Macondo amaneció cubierto por una niebla espesa. Una niebla que presagiaba los oscuros tiempos que se avecinaban. Desde que el patriarca decretó el armisticio con las bandas de forajidos que asediaban el poblado, Macondo entró en un letargo del que nadie pudo despertar.
-La paz traerá prosperidad - decía el patriarca mientras sus seguidores coreaban fervorosos sus palabras.
Pero la anhelada paz nunca llegó a Macondo. Todo lo contrario. Sin el auxilio de los guardianes que antes custodiaban las murallas noche y día, la maleza del monte poco a poco fue penetrando hasta las mismísimas entrañas del poblado. Los bandidos, atraídos por la creciente fama de la hospitalidad y riqueza de Macondo, llegaron para quedarse.
Primero sembraron en los potreros unas extrañas matas de hojas relucientes. Luego, con las ganancias de las primeras cosechas, construyeron en las afueras del pueblo unas enormes y lujosas casonas, más suntuosas incluso que la morada del mismísimo patriarca. Pronto, el vicio y el libertinaje florecieron en Macondo, alimentados por el néctar maldito que destilaban aquellas matas. Los bandidos impusieron su propia ley y se erigieron como los nuevos dueños y señores del pueblo.
Los habitantes de Macondo, aterrorizados, enmudecieron. Solo se escuchaban los sollozos de las madres que lloraban a sus hijos perdidos, ya fuera por la adicción o porque habían partido para unirse a las filas de los facinerosos. El cementerio del poblado pronto se quedó sin espacio para enterrar a tantos muertos.
Mientras tanto, el patriarca, encerrado en el fastuoso despacho de su casona, se resistía obstinadamente a ver la desgracia que se cernía sobre Macondo. Seguía hablando sobre la paz y el progreso mientras la sangre corría a mares por las calles.
Los guardianes, amarrados de pies y manos por las órdenes del patriarca, observaban impotentes cómo los bandidos imponían su ley y se enriquecían con el fruto de sus mal habidas cosechas.
Una noche, el viento del norte trajo consigo el llanto desgarrador de las mujeres del pueblo. Todas, en conjunto, desprendían inagotables lágrimas que brotaban por los hijos perdidos a manos de bandidos. Entre ellas estaban las madres de los guardianes, los humildes, los trabajadores, los jóvenes, empresarios, los científicos, los médicos, los tenderos, los agricultores, los comerciantes y aun de los ricos. Sin excepción todos habían sido víctimas de los bandoleros que flagelaban a Macondo sin contemplación.
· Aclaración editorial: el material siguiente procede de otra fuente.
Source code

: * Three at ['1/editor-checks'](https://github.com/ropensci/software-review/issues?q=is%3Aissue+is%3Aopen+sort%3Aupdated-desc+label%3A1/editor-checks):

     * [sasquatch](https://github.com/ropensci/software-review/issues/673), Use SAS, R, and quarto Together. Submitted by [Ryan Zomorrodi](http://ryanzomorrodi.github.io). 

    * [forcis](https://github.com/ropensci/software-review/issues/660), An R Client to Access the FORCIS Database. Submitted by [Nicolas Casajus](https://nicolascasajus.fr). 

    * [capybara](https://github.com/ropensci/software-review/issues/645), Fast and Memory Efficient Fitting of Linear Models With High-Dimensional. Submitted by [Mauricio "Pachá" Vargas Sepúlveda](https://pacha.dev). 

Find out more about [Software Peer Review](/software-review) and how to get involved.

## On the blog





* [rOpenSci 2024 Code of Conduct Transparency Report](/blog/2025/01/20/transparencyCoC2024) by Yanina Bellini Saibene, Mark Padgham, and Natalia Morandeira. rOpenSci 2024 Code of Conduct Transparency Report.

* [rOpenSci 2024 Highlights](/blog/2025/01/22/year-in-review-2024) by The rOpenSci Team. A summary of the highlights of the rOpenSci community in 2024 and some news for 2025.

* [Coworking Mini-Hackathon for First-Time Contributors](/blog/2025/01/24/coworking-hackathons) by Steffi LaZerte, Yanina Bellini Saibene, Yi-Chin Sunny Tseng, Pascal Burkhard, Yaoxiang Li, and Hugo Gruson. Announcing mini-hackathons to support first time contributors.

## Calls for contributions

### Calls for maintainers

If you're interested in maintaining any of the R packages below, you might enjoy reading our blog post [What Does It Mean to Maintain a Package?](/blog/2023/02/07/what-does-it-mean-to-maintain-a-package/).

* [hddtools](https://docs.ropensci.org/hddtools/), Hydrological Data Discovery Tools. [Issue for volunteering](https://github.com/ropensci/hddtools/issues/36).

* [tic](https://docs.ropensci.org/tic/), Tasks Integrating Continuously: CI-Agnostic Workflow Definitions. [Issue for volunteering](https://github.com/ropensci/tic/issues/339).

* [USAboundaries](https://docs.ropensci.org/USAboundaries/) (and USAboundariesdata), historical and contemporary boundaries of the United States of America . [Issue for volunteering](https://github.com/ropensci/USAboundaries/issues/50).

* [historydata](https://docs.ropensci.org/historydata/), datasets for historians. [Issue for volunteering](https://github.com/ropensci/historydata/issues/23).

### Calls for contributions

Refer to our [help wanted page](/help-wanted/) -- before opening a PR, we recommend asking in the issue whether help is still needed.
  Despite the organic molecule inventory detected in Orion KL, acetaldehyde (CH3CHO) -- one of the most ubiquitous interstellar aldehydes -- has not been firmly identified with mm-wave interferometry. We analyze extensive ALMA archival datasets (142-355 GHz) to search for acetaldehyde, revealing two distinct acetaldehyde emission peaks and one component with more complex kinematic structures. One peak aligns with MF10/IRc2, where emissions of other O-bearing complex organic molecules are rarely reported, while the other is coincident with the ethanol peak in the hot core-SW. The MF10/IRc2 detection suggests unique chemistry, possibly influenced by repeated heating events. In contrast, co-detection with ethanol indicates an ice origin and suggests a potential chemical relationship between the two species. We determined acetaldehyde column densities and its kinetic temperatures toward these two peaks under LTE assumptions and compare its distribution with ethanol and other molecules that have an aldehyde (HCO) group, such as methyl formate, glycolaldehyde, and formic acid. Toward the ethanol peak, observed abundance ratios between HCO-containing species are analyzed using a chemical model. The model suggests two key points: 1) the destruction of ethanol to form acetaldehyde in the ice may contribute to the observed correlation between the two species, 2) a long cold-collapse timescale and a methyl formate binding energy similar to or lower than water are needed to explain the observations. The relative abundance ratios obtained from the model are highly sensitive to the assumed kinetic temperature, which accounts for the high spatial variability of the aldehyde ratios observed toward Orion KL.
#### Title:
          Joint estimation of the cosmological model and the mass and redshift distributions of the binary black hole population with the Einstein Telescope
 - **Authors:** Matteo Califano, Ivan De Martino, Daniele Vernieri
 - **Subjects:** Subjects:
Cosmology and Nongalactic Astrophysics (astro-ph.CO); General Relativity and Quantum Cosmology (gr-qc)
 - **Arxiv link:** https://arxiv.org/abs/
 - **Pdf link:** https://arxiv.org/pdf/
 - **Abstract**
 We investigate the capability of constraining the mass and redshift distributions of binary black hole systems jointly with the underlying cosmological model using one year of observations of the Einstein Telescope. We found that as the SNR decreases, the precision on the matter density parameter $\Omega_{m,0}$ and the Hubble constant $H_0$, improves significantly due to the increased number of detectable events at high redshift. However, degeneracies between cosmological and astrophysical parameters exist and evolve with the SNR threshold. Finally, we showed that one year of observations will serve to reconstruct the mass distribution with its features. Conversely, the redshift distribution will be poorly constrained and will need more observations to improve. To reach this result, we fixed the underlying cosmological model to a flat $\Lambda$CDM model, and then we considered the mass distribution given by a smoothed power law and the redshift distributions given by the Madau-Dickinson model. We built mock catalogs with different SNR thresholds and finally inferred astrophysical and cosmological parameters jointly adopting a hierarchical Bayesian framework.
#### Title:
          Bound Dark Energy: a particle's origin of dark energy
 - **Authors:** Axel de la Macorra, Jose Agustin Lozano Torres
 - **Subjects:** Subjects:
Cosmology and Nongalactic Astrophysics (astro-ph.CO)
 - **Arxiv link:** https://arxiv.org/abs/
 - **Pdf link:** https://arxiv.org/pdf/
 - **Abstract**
Fue entonces cuando el patriarca finalmente despertó de su letargo y pudo ver en toda su cruda realidad la magnitud de la tragedia y la ruina que azotaba a Macondo. El pueblo yacía hundido en el vicio y la corrupción, arrodillado en el fango de la desidia. La ambición y la codicia se habían adueñado del espíritu noble y trabajador que caracterizó antaño a sus habitantes. Solo quedaba una salida para rescatar el alma de Macondo. Tomar las armas nuevamente y convocar a los guardianes para expulsar sin contemplaciones de las calles del pueblo a los bandidos intrusos. Solo así se podría recuperar la dignidad perdida y restaurar la justicia.
Macondo aprendió de la manera más dolorosa la lección más importante de su historia. Que la verdadera paz y el progreso no se alcanzan de cualquier modo, bajando la guardia o entregando el poder a los violentos. Que el orden, la ley y la justicia son los únicos guardianes genuinos de la prosperidad. Y que esta última solo llega con el trabajo honrado y las buenas costumbres, no con los atajos del vicio y la ambición desmedida.
Había llegado para Macondo el momento de emprender la más difícil de las batallas. La batalla por rescatar el alma y el corazón del pueblo. La lucha por restaurar los valores de otros tiempos que un día hicieron de Macondo una comunidad próspera y honorable.